» **Problem to solve**: Using the records below, report how many lines include "could", and give no more than the number.

++++++++++++++++++++

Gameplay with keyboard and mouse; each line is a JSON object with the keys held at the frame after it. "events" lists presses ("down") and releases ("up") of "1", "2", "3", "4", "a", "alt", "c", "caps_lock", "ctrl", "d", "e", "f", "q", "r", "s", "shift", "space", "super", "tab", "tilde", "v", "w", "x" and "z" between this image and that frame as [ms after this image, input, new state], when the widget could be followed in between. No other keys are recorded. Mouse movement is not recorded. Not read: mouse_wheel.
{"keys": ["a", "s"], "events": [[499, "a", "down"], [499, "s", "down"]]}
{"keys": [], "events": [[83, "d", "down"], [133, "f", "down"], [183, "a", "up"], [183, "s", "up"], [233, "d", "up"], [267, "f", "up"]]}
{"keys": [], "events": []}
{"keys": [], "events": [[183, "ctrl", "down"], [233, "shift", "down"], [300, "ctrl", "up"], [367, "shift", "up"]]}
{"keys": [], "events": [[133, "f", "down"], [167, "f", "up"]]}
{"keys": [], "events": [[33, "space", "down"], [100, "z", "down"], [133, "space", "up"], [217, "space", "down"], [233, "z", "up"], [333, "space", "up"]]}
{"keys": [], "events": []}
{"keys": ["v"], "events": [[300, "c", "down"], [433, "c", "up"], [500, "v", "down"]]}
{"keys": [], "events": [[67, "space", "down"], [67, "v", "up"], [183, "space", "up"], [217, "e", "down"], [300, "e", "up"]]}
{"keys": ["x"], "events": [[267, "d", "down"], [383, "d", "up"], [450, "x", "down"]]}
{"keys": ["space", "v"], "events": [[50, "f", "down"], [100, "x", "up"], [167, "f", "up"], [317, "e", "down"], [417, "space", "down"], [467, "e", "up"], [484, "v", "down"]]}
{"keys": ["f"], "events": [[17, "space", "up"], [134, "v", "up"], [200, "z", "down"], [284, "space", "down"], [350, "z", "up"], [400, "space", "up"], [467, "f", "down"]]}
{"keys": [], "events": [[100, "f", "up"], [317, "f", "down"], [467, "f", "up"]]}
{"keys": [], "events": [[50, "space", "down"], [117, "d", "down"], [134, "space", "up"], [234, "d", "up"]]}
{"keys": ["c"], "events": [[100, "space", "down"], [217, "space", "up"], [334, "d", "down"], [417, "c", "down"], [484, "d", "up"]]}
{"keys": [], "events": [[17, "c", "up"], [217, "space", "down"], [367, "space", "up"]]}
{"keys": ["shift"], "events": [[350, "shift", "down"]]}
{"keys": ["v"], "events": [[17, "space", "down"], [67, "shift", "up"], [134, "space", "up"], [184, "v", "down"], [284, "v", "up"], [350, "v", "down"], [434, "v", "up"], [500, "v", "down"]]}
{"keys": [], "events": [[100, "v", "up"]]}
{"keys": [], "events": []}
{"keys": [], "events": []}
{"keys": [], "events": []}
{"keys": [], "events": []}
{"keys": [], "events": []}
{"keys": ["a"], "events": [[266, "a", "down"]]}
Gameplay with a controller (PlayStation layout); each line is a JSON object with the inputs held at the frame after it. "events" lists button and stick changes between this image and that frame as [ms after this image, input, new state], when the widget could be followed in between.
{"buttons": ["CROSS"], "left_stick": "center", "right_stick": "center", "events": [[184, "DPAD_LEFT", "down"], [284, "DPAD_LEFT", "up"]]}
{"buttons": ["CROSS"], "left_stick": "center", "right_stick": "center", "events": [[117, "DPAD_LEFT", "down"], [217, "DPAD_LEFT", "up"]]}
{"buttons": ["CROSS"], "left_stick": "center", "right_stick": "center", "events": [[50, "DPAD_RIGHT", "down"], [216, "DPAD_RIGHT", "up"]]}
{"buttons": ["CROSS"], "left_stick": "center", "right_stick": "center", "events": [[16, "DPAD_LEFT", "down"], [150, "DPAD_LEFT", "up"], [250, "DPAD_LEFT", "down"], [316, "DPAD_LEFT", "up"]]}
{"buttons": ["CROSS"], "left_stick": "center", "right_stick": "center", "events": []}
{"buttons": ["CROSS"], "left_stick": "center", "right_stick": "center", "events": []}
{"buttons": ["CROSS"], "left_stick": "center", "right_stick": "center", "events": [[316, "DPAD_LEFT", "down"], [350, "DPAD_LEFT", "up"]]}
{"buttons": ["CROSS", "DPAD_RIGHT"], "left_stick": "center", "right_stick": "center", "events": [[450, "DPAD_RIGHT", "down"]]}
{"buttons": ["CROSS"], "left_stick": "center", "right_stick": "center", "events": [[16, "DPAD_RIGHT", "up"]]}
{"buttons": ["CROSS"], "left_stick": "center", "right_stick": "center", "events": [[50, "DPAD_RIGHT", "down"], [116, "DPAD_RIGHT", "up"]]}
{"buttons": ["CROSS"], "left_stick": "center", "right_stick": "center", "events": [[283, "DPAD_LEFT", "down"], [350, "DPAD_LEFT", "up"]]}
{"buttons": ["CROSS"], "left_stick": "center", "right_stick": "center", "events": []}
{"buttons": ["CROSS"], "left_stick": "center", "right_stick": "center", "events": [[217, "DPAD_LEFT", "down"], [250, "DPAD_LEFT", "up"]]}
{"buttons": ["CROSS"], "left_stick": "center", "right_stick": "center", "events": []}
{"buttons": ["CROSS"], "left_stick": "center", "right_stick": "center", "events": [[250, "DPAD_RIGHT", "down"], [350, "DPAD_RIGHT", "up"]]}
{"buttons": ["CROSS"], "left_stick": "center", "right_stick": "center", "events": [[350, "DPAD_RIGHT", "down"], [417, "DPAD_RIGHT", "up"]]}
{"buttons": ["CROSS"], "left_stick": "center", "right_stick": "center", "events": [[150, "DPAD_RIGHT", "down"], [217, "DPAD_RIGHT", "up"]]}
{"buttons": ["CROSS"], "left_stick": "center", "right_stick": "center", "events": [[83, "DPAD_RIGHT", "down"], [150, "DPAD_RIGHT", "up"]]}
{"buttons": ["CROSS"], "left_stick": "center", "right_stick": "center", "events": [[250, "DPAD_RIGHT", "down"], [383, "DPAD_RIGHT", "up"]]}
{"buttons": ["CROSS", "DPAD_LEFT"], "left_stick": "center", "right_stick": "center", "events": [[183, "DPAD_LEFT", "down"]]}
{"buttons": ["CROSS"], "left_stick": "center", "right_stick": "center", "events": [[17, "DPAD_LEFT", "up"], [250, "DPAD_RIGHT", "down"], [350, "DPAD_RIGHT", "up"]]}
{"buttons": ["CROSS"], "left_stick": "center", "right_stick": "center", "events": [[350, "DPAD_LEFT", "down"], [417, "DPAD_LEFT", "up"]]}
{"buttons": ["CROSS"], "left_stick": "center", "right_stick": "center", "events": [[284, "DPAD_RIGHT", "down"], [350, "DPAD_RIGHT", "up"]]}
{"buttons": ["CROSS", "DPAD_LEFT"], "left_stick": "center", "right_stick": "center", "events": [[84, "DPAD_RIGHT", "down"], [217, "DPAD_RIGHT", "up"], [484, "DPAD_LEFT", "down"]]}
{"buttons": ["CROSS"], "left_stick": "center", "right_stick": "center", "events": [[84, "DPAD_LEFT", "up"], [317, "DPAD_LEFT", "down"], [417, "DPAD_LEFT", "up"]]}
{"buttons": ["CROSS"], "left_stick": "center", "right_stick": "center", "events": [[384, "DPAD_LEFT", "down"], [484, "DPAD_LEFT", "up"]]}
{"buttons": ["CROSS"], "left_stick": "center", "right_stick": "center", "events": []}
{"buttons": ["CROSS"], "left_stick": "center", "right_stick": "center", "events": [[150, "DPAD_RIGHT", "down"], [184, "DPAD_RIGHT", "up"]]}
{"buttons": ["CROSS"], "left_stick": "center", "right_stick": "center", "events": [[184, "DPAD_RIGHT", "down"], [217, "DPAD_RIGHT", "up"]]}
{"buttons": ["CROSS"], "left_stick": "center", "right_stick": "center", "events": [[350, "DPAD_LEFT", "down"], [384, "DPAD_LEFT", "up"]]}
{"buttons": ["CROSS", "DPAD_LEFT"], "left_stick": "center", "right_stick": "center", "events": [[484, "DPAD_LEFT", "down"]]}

++++++++++++++++++++

» **Solution for this exercise**: 2